Jon Gruber, a prominent MIT economist has been one of the country’s leading advocates of the Democratic Party’s health care reform legislation. Most recently he wrote an editorial for the Washington Post in support of the Cadillac Tax
As we prepare for the final round of debate over health reform, perhaps the most contentious issue will be financing…So in the end, we have a policy that provides the necessary financing to pay for subsidies to low-income families; induces employers to buy more cost-effective health insurance, lowering U.S. health-care spending; offsets a bias in our tax system that favors more expensive insurance; and raises wages by $223 billion over 10 years. To put a twist on an old saying: The Senate assessment on high-cost insurance plans doesn’t walk like a tax or talk like a tax — because it is not a tax. It is an innovative way of financing the health reform we so desperately need.
Huh its not a tax? I am not an economist,and the closest I have ever been to MIT was taking my Nephew Joshua out for dinner when he was getting his PHD from MIT, but the Cadillac tax is a tax. In fact its a tax that will effect the middle class. What would motivate a MIT Professor to say something as disingenuous as that?

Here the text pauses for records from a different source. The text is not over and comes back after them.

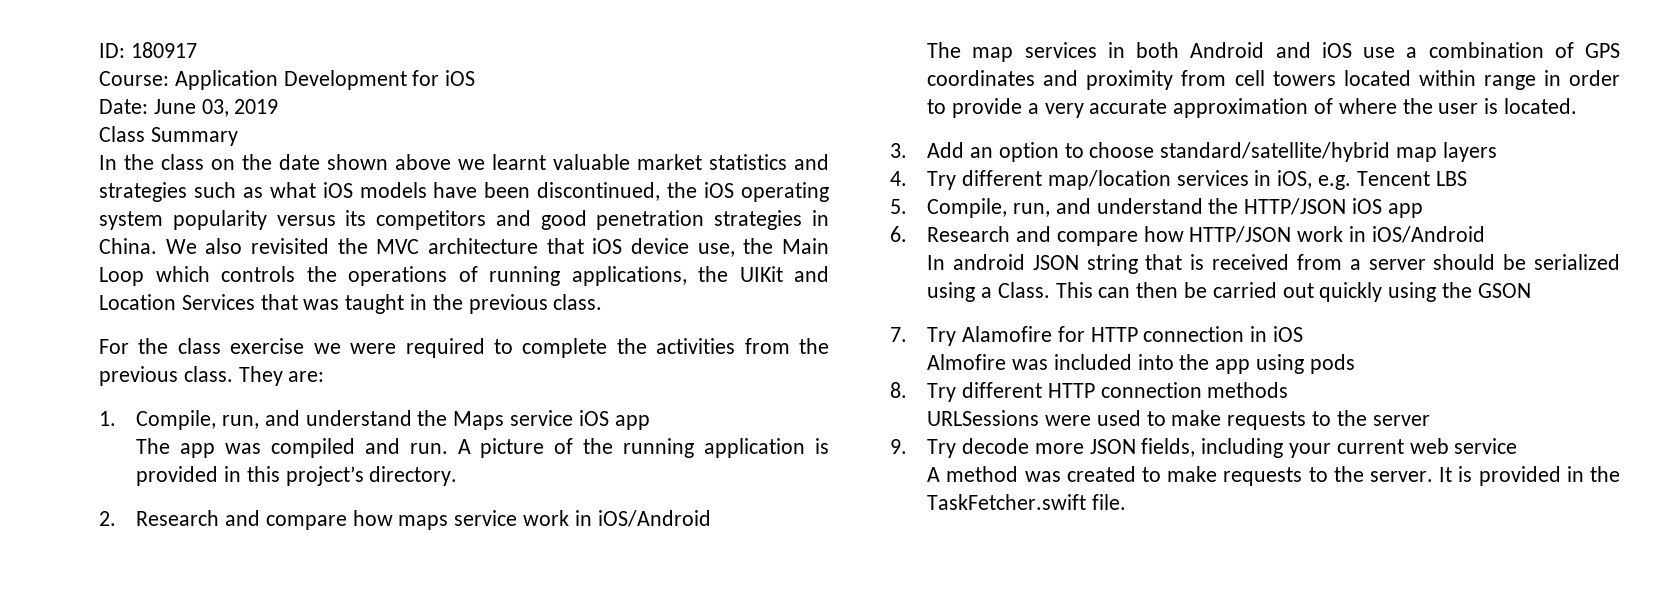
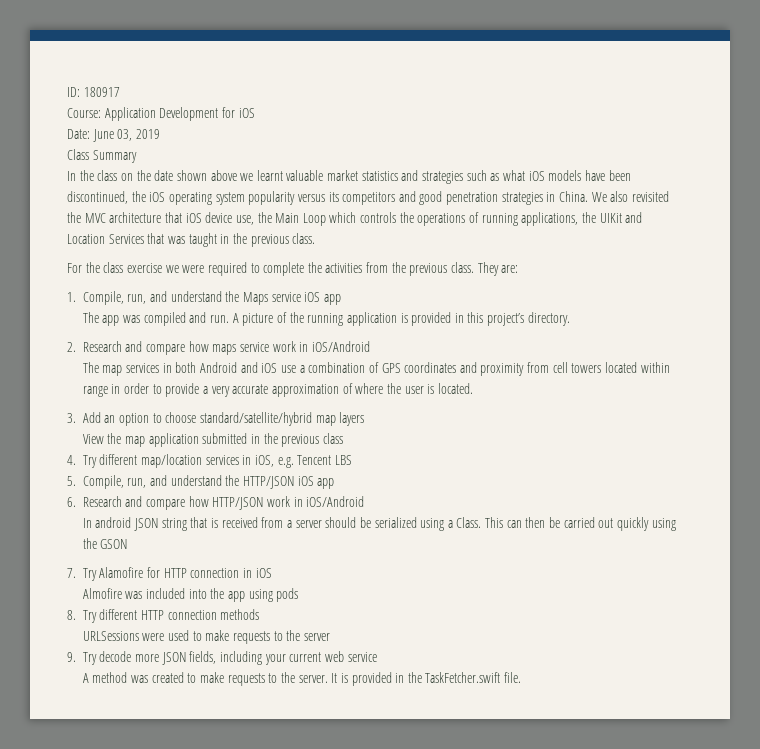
(1497, 152) none -> [82,433,343,447] // View the map application submitted in the previous class

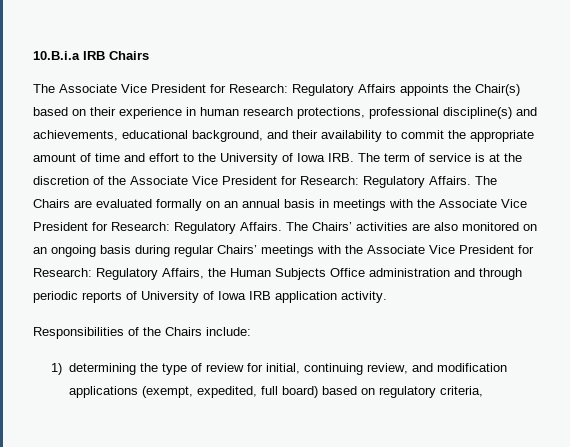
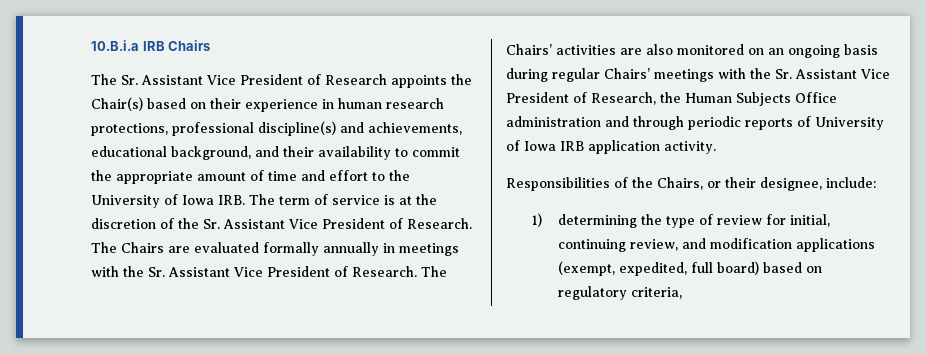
[59,84,396,96] Associate Vice President for Research: Regulatory Affairs -> [121,74,387,85] Sr. Assistant Vice President of Research
[130,176,471,188] Associate Vice President for Research: Regulatory Affairs. -> [203,218,472,229] Sr. Assistant Vice President of Research.
[206,199,527,211] [33,222,282,234] on an annual basis in meetings with the Associate Vice President for Research: Regulatory Affairs. -> [323,242,459,256] [91,266,417,277] annually in meetings with the Sr. Assistant Vice President of Research.
[367,245,534,254] [33,268,204,280] Associate Vice President for Research: Regulatory Affairs, -> [775,69,890,79] [506,92,656,105] Sr. Assistant Vice President of Research,
[165,327,202,336] Chairs -> [657,177,822,191] Chairs, or their designee,

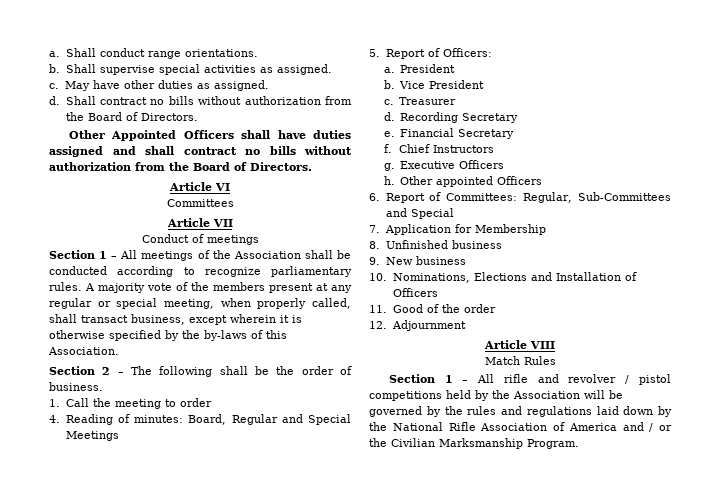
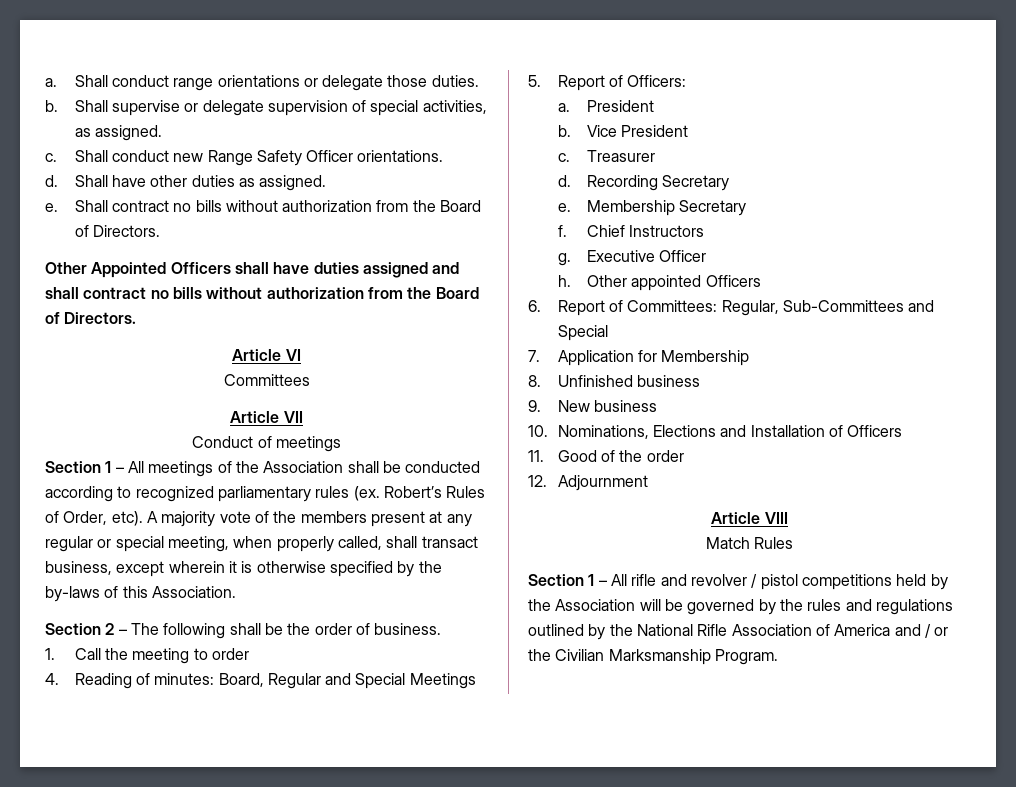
[184,49,258,57] [49,64,332,75] [49,81,90,91] orientations. // b. Shall supervise special activities as assigned. // c. May -> [217,75,479,91] [45,100,487,116] [74,125,162,141] [45,150,444,166] [45,175,108,187] orientations or delegate those duties. // b. Shall supervise or delegate supervision of special activities, as assigned. // c. Shall conduct new Range Safety Officer orientations. // d. Shall
[49,96,60,105] d. -> [45,203,58,212] e.
[204,266,352,277] [49,282,82,291] recognize parliamentary rules. -> [135,486,486,502] [45,511,143,526] recognized parliamentary rules (ex. Robert’s Rules of Order, etc).
[400,128,455,137] Financial -> [587,200,676,216] Membership
[459,160,505,169] Officers -> [659,250,707,262] Officer
[596,406,654,415] laid down -> [528,624,584,636] outlined

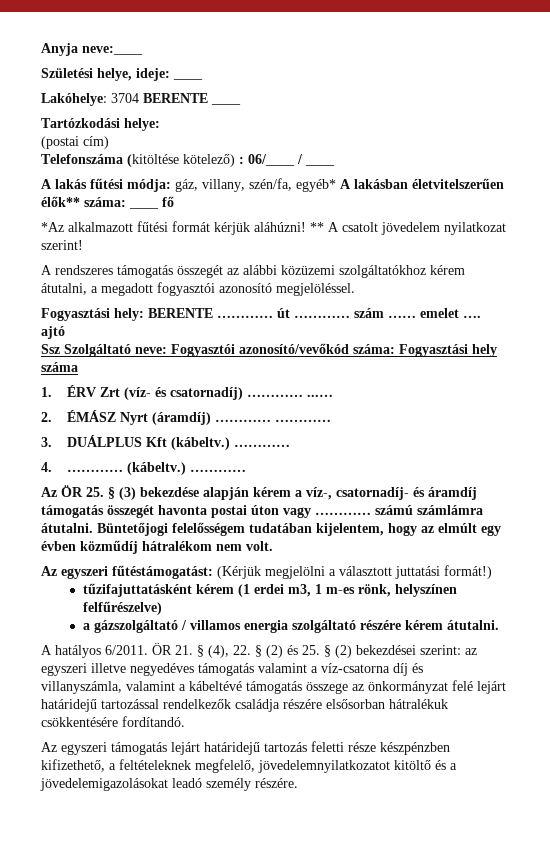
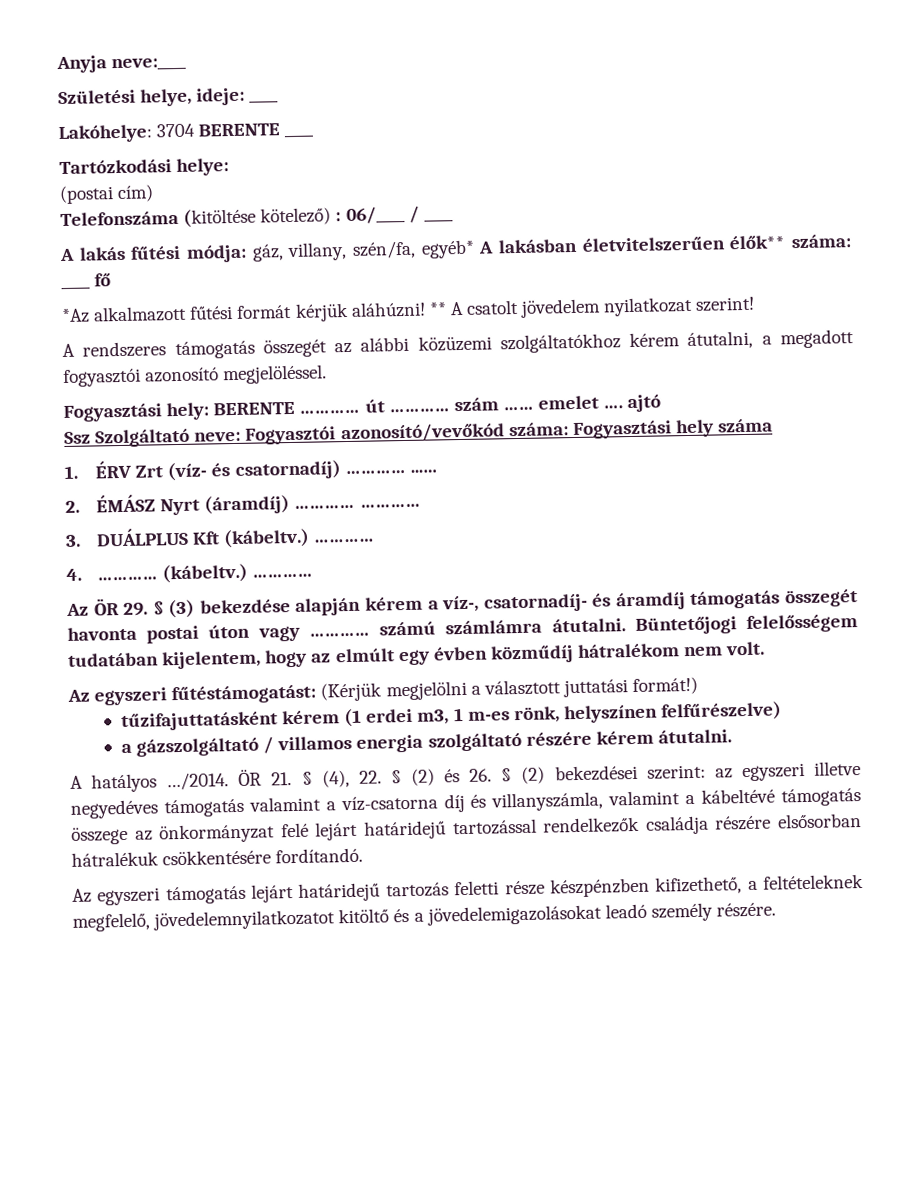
[86,487,104,497] 25. -> [123,602,149,616] 29.
[105,645,148,655] 6/2011. -> [166,772,230,791] …/2014.
[302,645,320,655] 25. -> [469,768,493,782] 26.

…Could it be a big fat $297,600 contract from the Department of Health and Human Services to evaluate healthcare options?
The Contract was awarded in July of 2009. According to the job description it looks as if the position was created just for him.
The Department of Health and Human Services (DHHS), Assistant Secretary for Planning and Evaluation (ASPE), intends to negotiate with Jonathan Gruber, Ph.D. on a sole sources basis for technical assistance in evaluating options for national healthcare reform. The basis for restricting competition is the authority of 41 USC 253(c)(1) 106-1(b) because there is only one responsible source and no other supplies or services will satisfy DHHS requirements. The anticipated contract period will be eight months.
ASPE requires a technical memorandum on the estimated changes in health insurance coverage and associated costs and impacts to the government under alternative specifications of health system reform. The requirement includes developing estimates of various health reform proposals on health insurance coverage and cost. The alternative specifications to be considered will be derived from the President’s health reform proposal. This project is a continuation of work that Dr. Gruber is currently providing for ASPE.
In other words the guy going around the country pushing Obamacare was hired by the government. That wouldn’t bad except for the fact Gruber doesn’t tell people that he works for the government,that he received almost 300,000 dollars from HHS. Take a look at the bio from his recent WAPO piece referenced above:
The writer is a professor of economics at the Massachusetts Institute of Technology.
He did the same scam when he wrote about health care for the Washington Monthly:
Jonathan Gruber is a professor of economics at MIT and a member of the Massachusetts Health Connector Board.
I am reminded of the old Grouch Marx joke. He asks a woman if she will sleep with him for a million dollars. She answers yes. He then asks if she will sleep with him for ten dollars. She answers indignantly, “What Kind of Girl Do You Think I am?” Groucho says, “We’ve already established that, now we are negotiating price.”
Clearly we have already established that with Dr Gruber, and we also have a good idea of his price. He is selling himself as a professor of economics which implies impartiality, when actually he is a government Obamacare salesman, and that is a disgrace to academia and to the American people.